* _WORK INSTRUCTIONS_
Below are some records; output exactly the lines from the line with "- **OptimalTimingResult**: Timing" to the line with "- Validates interaction", both ends kept, and nothing more.
◆ ◆ ◆ ◆ ◆
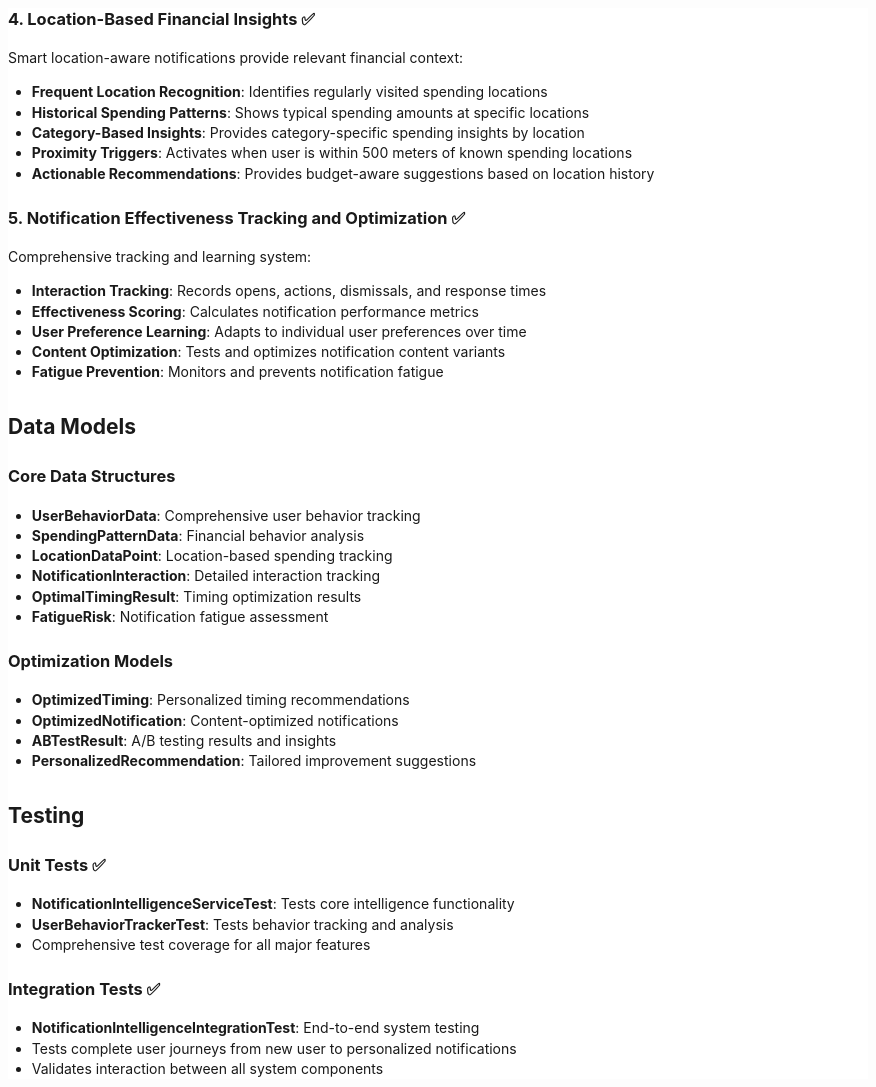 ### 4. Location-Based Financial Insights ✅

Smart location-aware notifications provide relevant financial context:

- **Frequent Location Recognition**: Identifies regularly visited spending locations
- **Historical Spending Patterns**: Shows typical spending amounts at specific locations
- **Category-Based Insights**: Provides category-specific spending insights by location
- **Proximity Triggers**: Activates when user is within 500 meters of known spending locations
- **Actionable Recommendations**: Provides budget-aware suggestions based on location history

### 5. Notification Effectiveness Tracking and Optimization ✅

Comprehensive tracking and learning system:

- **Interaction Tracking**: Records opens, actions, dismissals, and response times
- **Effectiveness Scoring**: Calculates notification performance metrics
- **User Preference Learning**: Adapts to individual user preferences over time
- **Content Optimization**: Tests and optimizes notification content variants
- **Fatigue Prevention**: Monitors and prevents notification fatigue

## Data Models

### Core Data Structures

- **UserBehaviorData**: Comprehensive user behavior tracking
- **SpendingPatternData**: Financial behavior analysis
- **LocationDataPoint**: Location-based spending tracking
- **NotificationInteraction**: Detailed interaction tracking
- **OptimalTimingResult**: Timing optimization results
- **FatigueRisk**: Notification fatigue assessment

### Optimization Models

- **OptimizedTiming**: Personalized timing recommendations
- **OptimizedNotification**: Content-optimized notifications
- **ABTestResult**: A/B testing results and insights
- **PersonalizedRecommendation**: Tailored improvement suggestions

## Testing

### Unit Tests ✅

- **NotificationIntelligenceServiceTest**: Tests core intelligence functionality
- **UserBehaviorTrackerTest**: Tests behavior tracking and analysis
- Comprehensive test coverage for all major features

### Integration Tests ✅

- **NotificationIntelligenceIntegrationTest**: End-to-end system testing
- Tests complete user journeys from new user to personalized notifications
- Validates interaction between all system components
◆ ◆ ◆ ◆ ◆
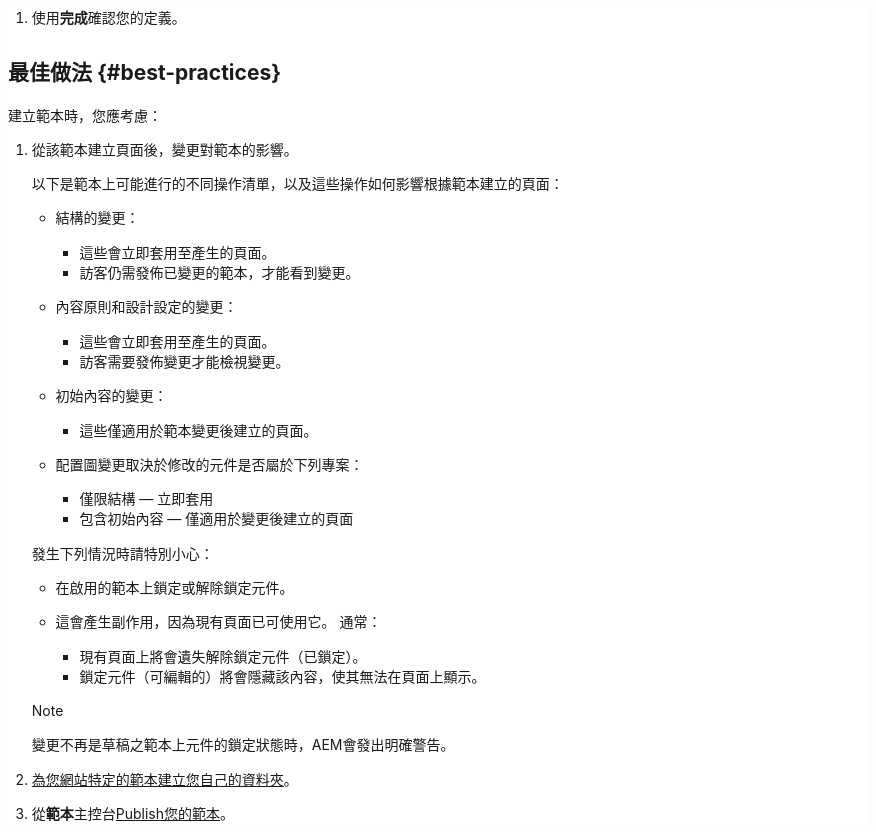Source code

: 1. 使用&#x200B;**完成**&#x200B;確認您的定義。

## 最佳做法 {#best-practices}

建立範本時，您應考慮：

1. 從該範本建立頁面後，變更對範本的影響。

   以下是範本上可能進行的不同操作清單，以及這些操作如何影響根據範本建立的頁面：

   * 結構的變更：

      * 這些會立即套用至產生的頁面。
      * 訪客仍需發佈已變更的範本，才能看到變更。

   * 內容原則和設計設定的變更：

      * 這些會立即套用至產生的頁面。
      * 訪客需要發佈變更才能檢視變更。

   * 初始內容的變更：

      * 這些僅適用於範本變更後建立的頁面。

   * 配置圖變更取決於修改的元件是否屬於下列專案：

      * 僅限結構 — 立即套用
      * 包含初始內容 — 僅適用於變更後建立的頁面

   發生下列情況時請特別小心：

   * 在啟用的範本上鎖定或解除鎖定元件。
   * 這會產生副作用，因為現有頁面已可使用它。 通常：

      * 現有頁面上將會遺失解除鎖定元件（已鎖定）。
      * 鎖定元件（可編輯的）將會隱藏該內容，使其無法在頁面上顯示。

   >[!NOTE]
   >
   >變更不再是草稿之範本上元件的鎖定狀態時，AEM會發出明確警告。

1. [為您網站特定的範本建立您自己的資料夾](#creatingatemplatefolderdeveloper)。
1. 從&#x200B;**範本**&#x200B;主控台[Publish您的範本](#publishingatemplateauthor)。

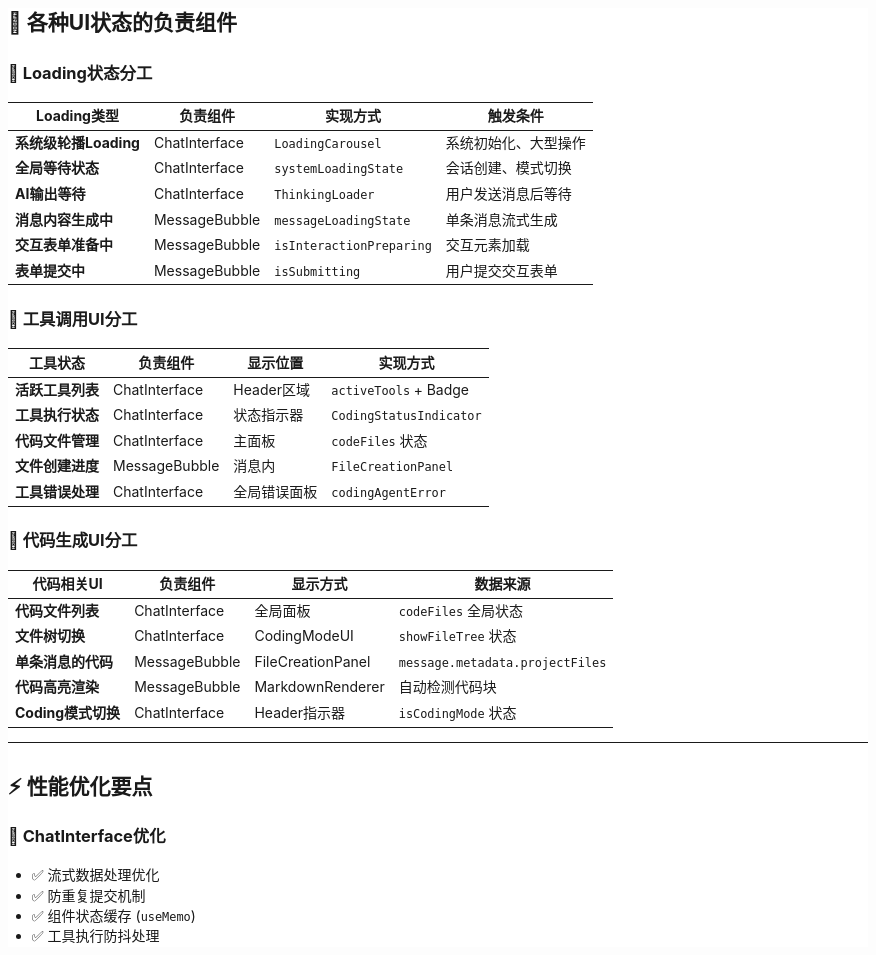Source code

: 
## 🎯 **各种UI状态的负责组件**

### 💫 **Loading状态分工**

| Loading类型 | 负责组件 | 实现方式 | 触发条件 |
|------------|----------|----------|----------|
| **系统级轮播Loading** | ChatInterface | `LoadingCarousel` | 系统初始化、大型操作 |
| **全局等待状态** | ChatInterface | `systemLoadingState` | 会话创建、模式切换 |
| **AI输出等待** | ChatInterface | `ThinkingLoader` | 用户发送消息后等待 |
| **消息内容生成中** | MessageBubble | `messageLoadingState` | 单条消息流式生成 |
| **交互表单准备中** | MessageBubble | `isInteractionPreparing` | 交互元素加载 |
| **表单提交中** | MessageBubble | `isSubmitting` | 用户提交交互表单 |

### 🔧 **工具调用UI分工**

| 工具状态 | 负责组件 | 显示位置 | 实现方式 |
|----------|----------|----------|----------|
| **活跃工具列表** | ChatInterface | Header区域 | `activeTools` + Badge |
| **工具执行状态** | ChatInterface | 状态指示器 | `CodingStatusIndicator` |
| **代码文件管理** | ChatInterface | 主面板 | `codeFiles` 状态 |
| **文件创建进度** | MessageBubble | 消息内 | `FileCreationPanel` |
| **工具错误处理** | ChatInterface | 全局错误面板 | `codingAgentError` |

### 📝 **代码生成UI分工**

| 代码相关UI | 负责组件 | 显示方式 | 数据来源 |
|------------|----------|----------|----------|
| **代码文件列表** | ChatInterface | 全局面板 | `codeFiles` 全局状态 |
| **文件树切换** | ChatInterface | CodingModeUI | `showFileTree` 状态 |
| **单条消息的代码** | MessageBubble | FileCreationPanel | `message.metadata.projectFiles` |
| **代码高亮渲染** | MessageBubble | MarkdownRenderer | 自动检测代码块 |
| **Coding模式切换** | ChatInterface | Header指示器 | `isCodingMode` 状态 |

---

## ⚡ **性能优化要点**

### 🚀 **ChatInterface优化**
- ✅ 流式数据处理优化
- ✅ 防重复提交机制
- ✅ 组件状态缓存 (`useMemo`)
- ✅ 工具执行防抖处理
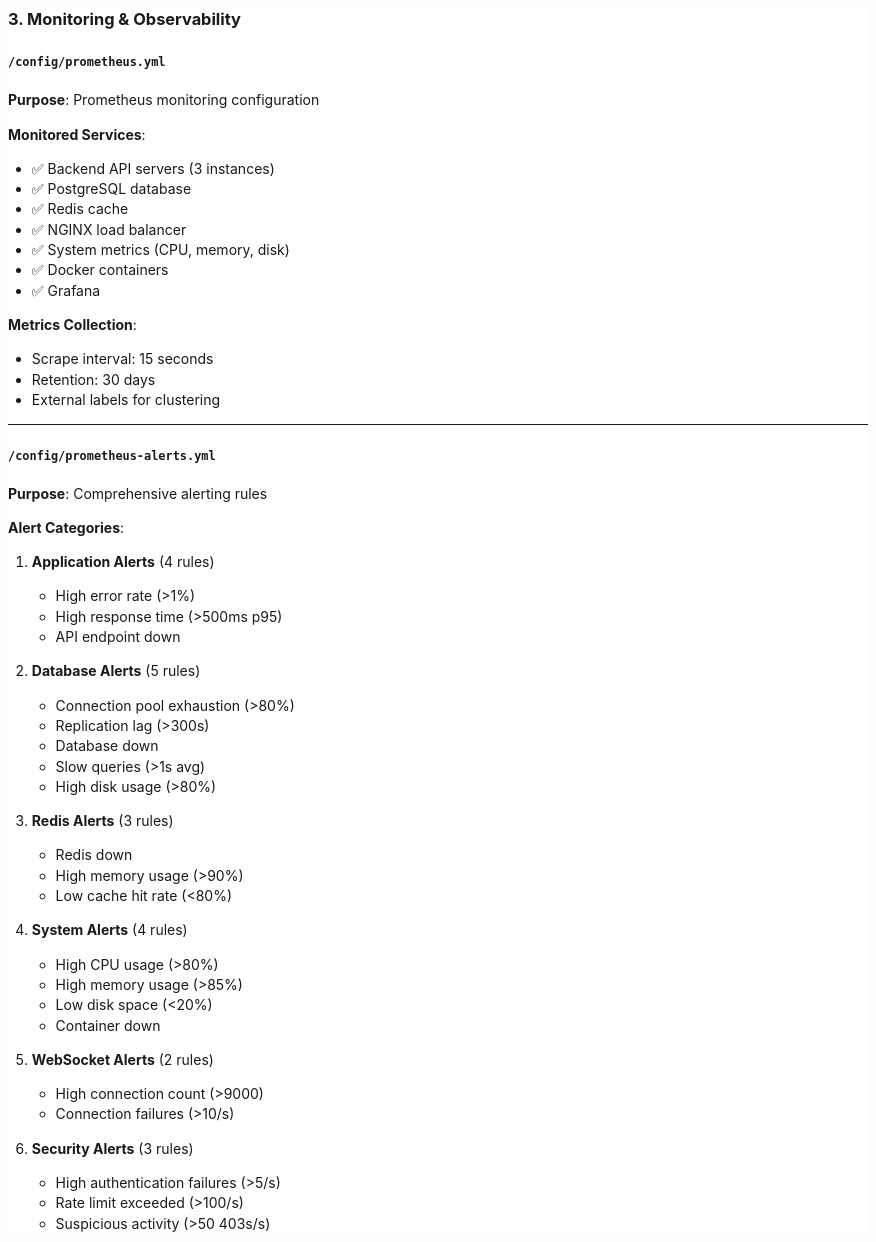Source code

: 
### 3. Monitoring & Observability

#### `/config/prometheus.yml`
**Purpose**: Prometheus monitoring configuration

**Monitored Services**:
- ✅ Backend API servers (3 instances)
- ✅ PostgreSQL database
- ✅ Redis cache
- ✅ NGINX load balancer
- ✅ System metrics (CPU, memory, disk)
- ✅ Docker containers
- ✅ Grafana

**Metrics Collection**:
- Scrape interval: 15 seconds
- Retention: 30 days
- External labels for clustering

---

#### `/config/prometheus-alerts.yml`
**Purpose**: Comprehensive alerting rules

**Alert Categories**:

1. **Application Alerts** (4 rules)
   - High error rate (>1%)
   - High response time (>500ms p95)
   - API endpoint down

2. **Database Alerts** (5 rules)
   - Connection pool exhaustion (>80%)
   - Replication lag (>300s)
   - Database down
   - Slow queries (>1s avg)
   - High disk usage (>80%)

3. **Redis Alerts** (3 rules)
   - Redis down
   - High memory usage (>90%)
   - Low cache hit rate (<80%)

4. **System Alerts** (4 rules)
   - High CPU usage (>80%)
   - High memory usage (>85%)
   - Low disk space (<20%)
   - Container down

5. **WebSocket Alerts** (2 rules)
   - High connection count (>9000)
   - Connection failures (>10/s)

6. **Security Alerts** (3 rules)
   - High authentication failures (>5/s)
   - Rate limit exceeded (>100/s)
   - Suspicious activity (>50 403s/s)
◆ ◆ ◆ ◆ ◆
* _OUTPUT OF THE EXERCISE_
- **OptimalTimingResult**: Timing optimization results
- **FatigueRisk**: Notification fatigue assessment

### Optimization Models

- **OptimizedTiming**: Personalized timing recommendations
- **OptimizedNotification**: Content-optimized notifications
- **ABTestResult**: A/B testing results and insights
- **PersonalizedRecommendation**: Tailored improvement suggestions

## Testing

### Unit Tests ✅

- **NotificationIntelligenceServiceTest**: Tests core intelligence functionality
- **UserBehaviorTrackerTest**: Tests behavior tracking and analysis
- Comprehensive test coverage for all major features

### Integration Tests ✅

- **NotificationIntelligenceIntegrationTest**: End-to-end system testing
- Tests complete user journeys from new user to personalized notifications
- Validates interaction between all system components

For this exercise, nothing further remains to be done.